_EXERCISE DIRECTIONS_: Please transcribe the data that follows exactly, from its first line through the line that contains "Nová reciproční dohoda".

_EXERCISE DATA_:
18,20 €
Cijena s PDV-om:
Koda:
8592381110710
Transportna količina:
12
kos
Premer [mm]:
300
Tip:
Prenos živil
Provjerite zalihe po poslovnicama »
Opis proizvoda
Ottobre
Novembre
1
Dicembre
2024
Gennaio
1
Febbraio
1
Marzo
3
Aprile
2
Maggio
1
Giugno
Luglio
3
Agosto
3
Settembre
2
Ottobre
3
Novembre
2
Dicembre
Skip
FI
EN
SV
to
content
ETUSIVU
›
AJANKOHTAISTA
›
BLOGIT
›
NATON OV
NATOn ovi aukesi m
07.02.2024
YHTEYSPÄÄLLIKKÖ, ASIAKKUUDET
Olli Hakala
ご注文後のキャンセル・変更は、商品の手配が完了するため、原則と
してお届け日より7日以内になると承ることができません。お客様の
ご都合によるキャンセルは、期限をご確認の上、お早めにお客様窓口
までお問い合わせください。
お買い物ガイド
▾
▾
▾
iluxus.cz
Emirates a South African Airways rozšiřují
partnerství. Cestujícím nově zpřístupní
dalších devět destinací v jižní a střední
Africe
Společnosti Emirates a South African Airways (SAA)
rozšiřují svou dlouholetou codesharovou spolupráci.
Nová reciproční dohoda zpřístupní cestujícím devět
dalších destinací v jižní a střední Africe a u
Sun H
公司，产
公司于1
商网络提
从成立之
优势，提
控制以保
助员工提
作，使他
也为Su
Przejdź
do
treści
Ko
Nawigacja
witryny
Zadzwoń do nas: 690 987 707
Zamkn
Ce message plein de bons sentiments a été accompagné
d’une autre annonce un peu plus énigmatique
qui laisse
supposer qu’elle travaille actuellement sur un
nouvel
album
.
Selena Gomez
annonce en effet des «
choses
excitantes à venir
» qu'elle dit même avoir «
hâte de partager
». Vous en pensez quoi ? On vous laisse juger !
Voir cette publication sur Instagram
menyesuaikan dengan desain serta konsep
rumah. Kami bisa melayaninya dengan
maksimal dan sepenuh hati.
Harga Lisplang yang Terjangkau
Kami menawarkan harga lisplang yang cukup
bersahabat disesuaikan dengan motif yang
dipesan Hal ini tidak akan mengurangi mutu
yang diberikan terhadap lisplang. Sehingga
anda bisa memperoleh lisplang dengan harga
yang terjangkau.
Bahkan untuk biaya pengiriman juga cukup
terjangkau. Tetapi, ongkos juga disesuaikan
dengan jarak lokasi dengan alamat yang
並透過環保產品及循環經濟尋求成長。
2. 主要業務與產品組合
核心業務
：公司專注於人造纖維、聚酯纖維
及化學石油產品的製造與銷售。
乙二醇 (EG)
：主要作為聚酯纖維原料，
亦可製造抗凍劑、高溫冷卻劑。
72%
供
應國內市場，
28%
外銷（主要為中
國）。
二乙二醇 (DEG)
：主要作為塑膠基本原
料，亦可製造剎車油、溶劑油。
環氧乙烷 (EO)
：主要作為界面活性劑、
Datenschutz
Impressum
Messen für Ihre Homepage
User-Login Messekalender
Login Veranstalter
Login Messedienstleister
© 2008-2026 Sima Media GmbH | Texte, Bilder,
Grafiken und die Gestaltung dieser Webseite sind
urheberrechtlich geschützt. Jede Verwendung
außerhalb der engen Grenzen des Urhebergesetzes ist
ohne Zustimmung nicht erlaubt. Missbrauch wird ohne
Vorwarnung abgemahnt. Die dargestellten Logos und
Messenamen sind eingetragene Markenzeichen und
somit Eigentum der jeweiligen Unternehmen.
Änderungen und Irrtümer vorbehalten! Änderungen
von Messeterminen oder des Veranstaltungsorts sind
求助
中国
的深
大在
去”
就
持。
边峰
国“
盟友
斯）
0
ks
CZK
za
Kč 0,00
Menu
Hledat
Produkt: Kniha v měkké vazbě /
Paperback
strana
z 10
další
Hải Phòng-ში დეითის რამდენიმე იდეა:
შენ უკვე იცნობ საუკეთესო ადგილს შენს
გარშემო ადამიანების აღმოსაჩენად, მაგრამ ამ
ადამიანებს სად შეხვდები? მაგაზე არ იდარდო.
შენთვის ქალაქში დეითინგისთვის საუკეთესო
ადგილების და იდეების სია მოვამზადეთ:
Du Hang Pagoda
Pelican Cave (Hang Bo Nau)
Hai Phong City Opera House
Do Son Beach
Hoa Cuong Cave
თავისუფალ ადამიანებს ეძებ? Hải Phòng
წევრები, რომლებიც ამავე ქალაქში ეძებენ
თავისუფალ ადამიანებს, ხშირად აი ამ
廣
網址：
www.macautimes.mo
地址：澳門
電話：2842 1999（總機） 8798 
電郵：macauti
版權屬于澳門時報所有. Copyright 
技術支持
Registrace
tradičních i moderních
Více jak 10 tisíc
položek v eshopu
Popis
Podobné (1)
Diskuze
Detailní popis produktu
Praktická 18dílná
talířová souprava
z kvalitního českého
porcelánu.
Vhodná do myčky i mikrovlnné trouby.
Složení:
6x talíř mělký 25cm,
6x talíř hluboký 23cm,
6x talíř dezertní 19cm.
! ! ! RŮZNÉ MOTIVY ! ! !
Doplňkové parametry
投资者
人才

_ANSWER_:
18,20 €
Cijena s PDV-om:
Koda:
8592381110710
Transportna količina:
12
kos
Premer [mm]:
300
Tip:
Prenos živil
Provjerite zalihe po poslovnicama »
Opis proizvoda
Ottobre
Novembre
1
Dicembre
2024
Gennaio
1
Febbraio
1
Marzo
3
Aprile
2
Maggio
1
Giugno
Luglio
3
Agosto
3
Settembre
2
Ottobre
3
Novembre
2
Dicembre
Skip
FI
EN
SV
to
content
ETUSIVU
›
AJANKOHTAISTA
›
BLOGIT
›
NATON OV
NATOn ovi aukesi m
07.02.2024
YHTEYSPÄÄLLIKKÖ, ASIAKKUUDET
Olli Hakala
ご注文後のキャンセル・変更は、商品の手配が完了するため、原則と
してお届け日より7日以内になると承ることができません。お客様の
ご都合によるキャンセルは、期限をご確認の上、お早めにお客様窓口
までお問い合わせください。
お買い物ガイド
▾
▾
▾
iluxus.cz
Emirates a South African Airways rozšiřují
partnerství. Cestujícím nově zpřístupní
dalších devět destinací v jižní a střední
Africe
Společnosti Emirates a South African Airways (SAA)
rozšiřují svou dlouholetou codesharovou spolupráci.
Nová reciproční dohoda zpřístupní cestujícím devět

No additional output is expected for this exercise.